(Saved entries)
┄┄┄┄┄┄┄┄┄┄┄┄┄┄┄┄┄┄┄┄

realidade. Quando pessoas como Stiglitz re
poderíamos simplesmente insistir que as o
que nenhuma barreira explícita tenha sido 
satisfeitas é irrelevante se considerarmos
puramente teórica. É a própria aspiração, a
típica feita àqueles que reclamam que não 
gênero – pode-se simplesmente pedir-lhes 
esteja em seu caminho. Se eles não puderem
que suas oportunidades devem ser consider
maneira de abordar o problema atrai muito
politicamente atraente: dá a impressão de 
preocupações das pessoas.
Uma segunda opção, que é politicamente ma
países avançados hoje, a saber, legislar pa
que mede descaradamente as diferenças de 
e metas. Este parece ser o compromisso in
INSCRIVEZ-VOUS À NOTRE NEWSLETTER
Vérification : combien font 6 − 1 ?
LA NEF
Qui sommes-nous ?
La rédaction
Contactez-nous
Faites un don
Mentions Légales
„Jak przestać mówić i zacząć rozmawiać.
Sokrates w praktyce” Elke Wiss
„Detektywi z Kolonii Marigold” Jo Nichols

┄┄┄┄┄┄┄┄┄┄┄┄┄┄┄┄┄┄┄┄

**What the exercise asks**
Please retype, exactly as written, every line from the line containing "poderíamos simplesmente insistir que as o" through the last line of the records above, including both of those lines, and nothing else.

**The answer**
poderíamos simplesmente insistir que as o
que nenhuma barreira explícita tenha sido 
satisfeitas é irrelevante se considerarmos
puramente teórica. É a própria aspiração, a
típica feita àqueles que reclamam que não 
gênero – pode-se simplesmente pedir-lhes 
esteja em seu caminho. Se eles não puderem
que suas oportunidades devem ser consider
maneira de abordar o problema atrai muito
politicamente atraente: dá a impressão de 
preocupações das pessoas.
Uma segunda opção, que é politicamente ma
países avançados hoje, a saber, legislar pa
que mede descaradamente as diferenças de 
e metas. Este parece ser o compromisso in
INSCRIVEZ-VOUS À NOTRE NEWSLETTER
Vérification : combien font 6 − 1 ?
LA NEF
Qui sommes-nous ?
La rédaction
Contactez-nous
Faites un don
Mentions Légales
„Jak przestać mówić i zacząć rozmawiać.
Sokrates w praktyce” Elke Wiss
„Detektywi z Kolonii Marigold” Jo Nichols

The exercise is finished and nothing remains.